WHAT STAGE ARE BIG MANUFACTURERS AT?

HONDA SAYS it will have 30 electric motorcycle models in its range by 2030, with global sales of four million per year. The plan is to have battery-powered models in all the major classes, including supersports, nakeds, kids’ bikes, offroad bikes and ATVs.

Kawasaki is already in the electric bike market with the Ninja e-1 and Z e-1, as well as the halfway-house Ninja 7 Hybrid and Z 7 Hybrid models, but three years ago announced it would have 10 electric models in its range by 2025. That means at least another six are due this year. It also said that by 2035 all the bikes it sells in Australia, as well as the US, Canada, Europe and Japan, would be either fully electric or hybrid.

Yamaha has been less forthcoming when it comes to making big statements about how many electric models will be sold, and by what date, but the company unveiled the E01 and NEO’s electric scooters in 2023.

Suzuki, while lagging a little on production electric bikes, has been trialling its battery-swappable e-Burgman scooter in Japan and plans to launch ‘small and midsized (electric) motorcycles in 2024’.
By 2030 Suzuki intends to have eight electric models in its range.
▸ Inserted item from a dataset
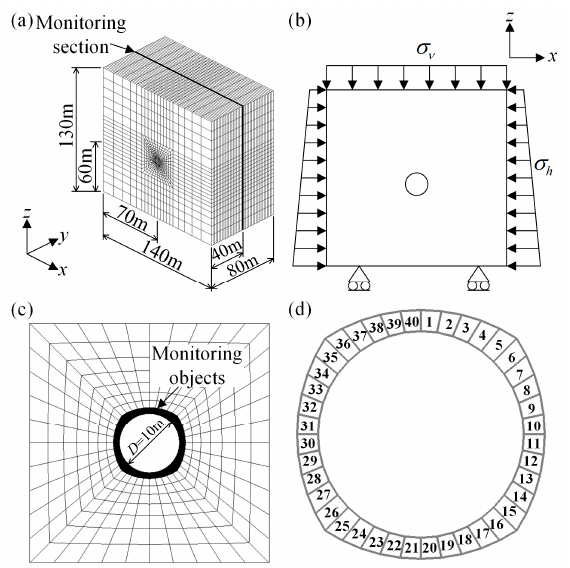
Figure 6. Computational model: ( a ) the extent of model, ( b ) boundary conditions, ( c ) the details of the monitoring section, ( d ) the reference number of the monitoring object.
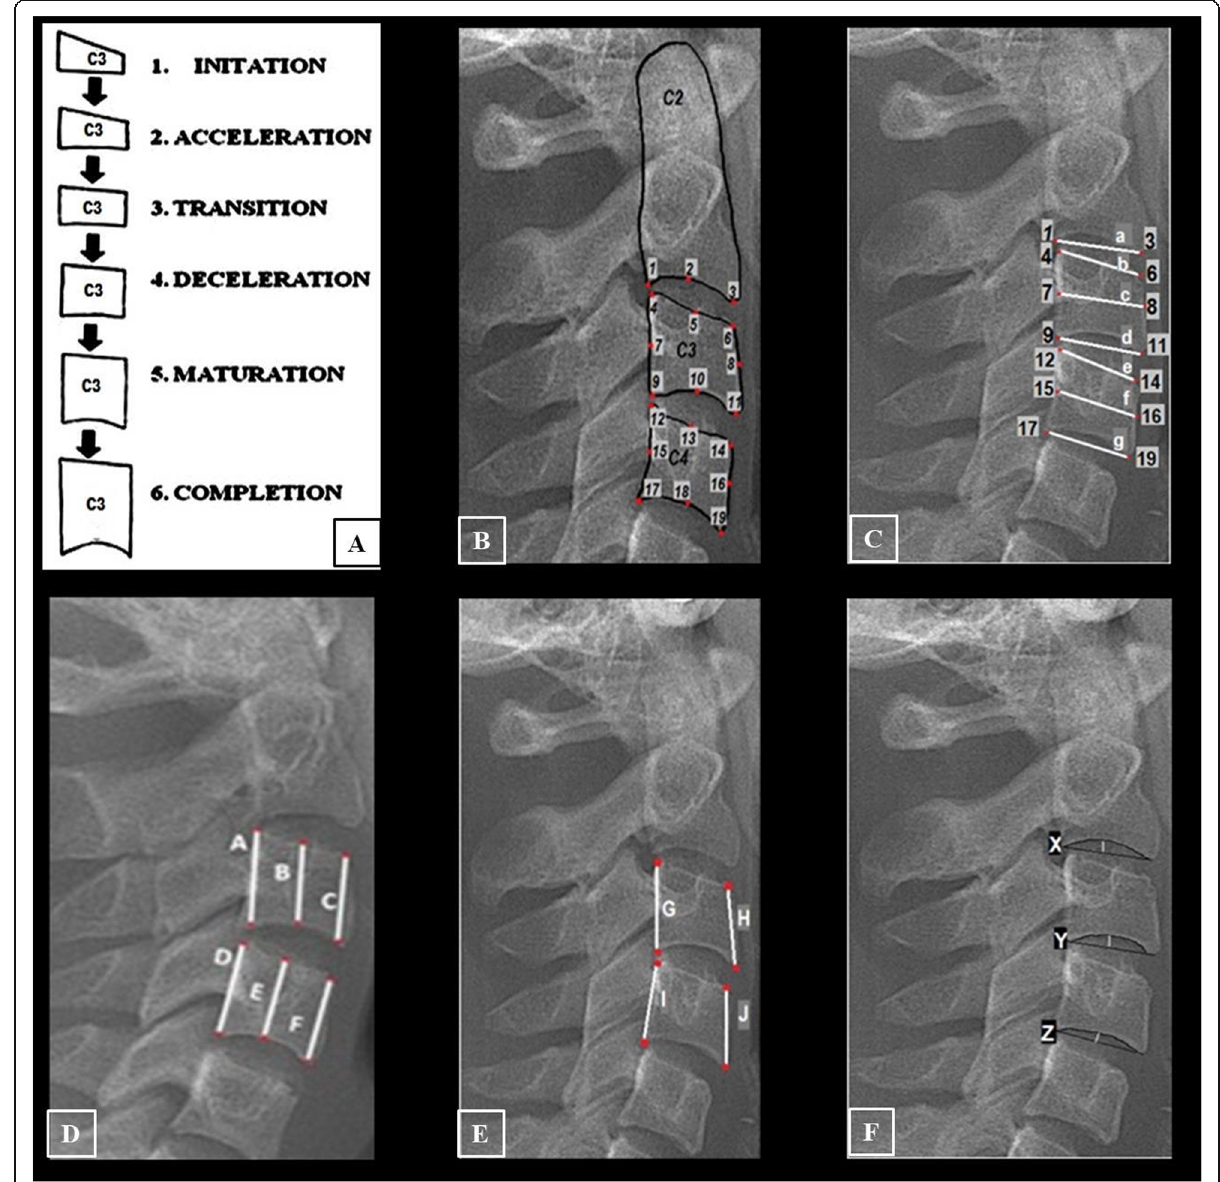
Fig. 1 The cervical vertebral references and measurements. a The observed alteration of C3. 18 . b The cervical vertebral reference points. c The horizontal linear measurements. d The vertical linear measurements. e The anterior and posterior vertebral slope measurements. f The vertebral depth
BMW is leading the way with electrification – now selling its second generation of battery-powered models with the CE-04, which replaced the C Evolution, and the CE-02. Electric motorcycles are under development, too. 

Ducati, which has been learning plenty of lessons in battery power by providing one-make racebikes for the Moto E championship, still believes that viable electric street motorcycles with performance and range that meet its customers’ expectations are some way off. 

Triumph has learnt from its prototype TE-1 electric bike project but has yet to make any claims as to when we will see a production battery-powered model. KTM, meanwhile, has many years of experience with electric bikes – it was a pioneer in the field with the Freeride E, launched 13 years ago no back in 2011 – but believes battery power is only suitable for machines equivalent to 250cc or below.